3Q24 results slightly miss our and market expectations
Honglu Steel Construction announced its 1-3Q24 results: Revenue fell 6.4% YoY to Rmb15.89bn, net profit attributable to shareholders fell 22.2% YoY to Rmb692mn, and recurring net profit fell 49% YoY to Rmb357mn. In 3Q24, revenue fell 5.7% YoY to Rmb5.6bn, attributable net profit fell 32.4% YoY to Rmb228mn, and recurring attributable net profit dropped 51.6% YoY to roughly Rmb121mn, missing our expectations due to a sharp decline in gross profit.
Intensifying competition and pressure on core earnings. In 3Q24, the firm's steel structure output rose 1.4% YoY to 1.14mnt, selling price per tonne (based on output) fell Rmb366 YoY to Rmb4,858, and gross profit per tonne fell Rmb21 YoY to Rmb447. Expenses per tonne fell Rmb41 YoY (with R&D expense per tonne down Rmb44 YoY). Net profit per tonne and core earnings per tonne declined Rmb99 and Rmb116 YoY to Rmb199 and Rmb105.
New contracts remained solid, but unit prices declined. In 1-3Q24, the value of new contracts was Rmb21.9bn, down 4% YoY. In 3Q24, new contracts fell 3.7% YoY to Rmb7.6bn, and the contract value of large projects decreased by 37% YoY to Rmb1.5bn. This implies that the processing volume of large projects dropped 27.5% YoY to 298,000t, with the unit processing fee falling 12.8% YoY to Rmb5,045/t.
The capital chain remains relatively tight. In 1-3Q24, net operating cash inflow was Rmb327mn (compared to a net inflow of Rmb752mn a year earlier). Accounts receivable turnover days increased by 17 days YoY to 51 days, and inventory turnover days rose by 11 days YoY to 164 days.

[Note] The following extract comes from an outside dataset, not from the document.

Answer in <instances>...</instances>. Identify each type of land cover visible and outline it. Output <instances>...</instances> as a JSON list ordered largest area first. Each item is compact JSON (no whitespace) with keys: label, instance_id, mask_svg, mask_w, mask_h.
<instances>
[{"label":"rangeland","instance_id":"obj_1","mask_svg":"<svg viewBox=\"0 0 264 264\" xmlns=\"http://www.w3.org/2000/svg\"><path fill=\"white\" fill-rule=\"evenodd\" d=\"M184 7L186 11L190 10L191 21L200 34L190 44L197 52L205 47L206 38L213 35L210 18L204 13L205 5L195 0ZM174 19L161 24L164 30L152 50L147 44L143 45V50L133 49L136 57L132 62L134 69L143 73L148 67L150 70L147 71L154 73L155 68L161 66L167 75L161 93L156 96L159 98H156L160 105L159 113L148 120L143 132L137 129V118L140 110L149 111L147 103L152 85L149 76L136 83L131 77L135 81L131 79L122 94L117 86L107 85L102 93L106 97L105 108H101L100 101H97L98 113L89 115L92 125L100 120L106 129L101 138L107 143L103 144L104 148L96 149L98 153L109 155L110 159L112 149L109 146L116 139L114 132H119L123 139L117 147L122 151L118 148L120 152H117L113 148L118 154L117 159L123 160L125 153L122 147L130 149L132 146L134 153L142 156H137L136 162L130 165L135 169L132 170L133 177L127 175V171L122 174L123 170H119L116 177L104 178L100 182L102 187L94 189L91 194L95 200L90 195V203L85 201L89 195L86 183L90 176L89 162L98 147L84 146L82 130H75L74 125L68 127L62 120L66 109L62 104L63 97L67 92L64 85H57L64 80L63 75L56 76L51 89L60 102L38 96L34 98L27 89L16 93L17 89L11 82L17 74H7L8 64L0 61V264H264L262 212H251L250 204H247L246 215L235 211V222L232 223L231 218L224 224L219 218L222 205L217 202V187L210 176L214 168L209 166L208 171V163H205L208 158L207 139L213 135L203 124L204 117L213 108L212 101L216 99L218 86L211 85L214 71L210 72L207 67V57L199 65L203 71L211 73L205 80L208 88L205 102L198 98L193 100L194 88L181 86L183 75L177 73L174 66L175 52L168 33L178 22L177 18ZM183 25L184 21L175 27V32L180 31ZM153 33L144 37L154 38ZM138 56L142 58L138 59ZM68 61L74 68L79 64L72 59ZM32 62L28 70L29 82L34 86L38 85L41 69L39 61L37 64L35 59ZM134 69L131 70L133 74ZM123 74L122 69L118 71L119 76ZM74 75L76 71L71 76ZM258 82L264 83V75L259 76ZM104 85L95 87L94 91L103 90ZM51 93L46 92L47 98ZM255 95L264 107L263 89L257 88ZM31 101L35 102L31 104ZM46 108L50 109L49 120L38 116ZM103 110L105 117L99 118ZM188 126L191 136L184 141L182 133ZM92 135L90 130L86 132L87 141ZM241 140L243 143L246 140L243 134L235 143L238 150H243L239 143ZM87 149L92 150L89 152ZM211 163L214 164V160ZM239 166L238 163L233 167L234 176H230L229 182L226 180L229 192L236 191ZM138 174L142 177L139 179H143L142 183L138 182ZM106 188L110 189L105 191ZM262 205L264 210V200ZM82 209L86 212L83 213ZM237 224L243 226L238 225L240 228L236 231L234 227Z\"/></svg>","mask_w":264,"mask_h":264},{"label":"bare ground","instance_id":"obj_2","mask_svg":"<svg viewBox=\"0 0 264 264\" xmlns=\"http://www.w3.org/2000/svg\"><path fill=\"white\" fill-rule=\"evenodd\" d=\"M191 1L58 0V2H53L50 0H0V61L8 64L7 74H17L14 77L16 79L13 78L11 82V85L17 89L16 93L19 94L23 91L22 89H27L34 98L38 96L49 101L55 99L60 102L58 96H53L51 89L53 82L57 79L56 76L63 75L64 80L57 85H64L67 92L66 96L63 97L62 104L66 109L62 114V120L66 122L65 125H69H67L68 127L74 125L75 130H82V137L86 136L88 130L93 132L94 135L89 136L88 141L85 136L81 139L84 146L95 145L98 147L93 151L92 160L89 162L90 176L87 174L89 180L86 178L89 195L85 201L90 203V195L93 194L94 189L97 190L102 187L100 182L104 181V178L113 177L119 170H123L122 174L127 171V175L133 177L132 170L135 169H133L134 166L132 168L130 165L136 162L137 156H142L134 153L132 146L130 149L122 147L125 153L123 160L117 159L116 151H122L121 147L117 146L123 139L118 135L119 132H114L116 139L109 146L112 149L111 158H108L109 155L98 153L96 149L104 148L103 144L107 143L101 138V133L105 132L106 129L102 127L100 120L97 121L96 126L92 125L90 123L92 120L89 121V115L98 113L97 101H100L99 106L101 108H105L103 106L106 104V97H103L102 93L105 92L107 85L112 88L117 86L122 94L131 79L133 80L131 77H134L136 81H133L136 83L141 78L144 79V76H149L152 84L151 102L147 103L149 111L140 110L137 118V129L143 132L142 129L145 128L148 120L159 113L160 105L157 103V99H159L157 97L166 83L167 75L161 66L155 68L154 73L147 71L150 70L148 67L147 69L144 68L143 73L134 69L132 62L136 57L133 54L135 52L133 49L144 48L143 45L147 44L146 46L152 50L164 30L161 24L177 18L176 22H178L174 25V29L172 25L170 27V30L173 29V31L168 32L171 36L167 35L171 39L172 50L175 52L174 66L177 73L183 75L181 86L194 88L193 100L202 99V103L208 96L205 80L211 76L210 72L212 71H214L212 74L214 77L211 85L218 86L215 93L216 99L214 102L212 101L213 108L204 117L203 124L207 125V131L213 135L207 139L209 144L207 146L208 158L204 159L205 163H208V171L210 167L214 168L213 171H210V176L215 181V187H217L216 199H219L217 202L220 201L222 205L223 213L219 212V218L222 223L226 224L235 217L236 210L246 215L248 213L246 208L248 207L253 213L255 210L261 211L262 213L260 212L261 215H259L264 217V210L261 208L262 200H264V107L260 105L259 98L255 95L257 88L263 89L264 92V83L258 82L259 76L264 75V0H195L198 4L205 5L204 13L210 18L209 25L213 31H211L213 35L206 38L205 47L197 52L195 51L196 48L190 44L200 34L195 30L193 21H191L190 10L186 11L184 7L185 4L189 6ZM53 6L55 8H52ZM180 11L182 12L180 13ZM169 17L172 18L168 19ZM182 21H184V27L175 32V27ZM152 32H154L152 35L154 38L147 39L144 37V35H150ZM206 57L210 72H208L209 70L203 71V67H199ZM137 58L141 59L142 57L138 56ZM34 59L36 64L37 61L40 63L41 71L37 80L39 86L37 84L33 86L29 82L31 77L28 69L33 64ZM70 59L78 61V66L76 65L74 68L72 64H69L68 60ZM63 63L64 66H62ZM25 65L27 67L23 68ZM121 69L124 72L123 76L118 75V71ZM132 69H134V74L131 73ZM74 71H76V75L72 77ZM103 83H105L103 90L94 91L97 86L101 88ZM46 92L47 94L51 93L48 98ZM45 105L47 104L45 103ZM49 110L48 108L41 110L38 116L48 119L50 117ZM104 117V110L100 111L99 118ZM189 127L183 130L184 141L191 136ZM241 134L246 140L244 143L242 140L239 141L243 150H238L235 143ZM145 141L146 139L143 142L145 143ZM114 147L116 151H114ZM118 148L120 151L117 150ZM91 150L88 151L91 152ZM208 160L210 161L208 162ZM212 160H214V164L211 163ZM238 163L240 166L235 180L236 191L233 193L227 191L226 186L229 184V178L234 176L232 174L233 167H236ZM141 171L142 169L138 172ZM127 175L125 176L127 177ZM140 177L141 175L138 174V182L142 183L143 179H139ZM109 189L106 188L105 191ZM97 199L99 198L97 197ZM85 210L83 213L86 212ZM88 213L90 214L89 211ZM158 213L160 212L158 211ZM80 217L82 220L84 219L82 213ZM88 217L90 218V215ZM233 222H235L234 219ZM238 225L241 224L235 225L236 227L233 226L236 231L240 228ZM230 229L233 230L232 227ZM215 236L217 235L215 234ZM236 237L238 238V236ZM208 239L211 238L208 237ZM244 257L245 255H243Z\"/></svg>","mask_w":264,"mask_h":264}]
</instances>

Operating cash flow fell 57% YoY to Rmb327mn in 1-3Q24, while cash flow in 3Q24 was Rmb372mn (compared to Rmb99mn in the same period last year), with the cash-to-revenue ratio declining by 0.51ppt YoY to 98.26% in 1-3Q24.
Trends to watch
Demand pressure is emerging, but smart transformation is likely to boost long-term growth. Looking ahead, we anticipate pressure on factory orders and steel structure demand due to falling profits among industrial enterprises and potential reductions in capex. Intense competition has gradually developed. However, we remain optimistic that the firm will maintain stable orders and output, thanks to its advantages in cost and delivery. Additionally, the firm is increasing its efforts in smart transformation, with R&D expenses rising by 19% YoY in 1-3Q24. While this may weigh on costs in the near term, we expect the firm to accelerate capacity expansion and improve its economies of scale in the long term. Over the next 1-2 years, we believe the firm's capacity utilization rate will increase and its cost advantage will become more pronounced, helping it weather the cycle of demand pressure.
Financials and valuation
We keep our earnings forecasts unchanged. The stock is trading at 10x 2024e and 9.5x 2025e P/E. We maintain an OUTPERFORM rating as market risk appetite improves and the firm is an industry leader, and we raise our target price 17% to Rmb17, implying 12x 2024e and 11x 2025e P/E, implying 18% upside.
Risks
Weaker-than-expected demand; sharp fluctuations in steel prices; disappointing progress of smart transformation.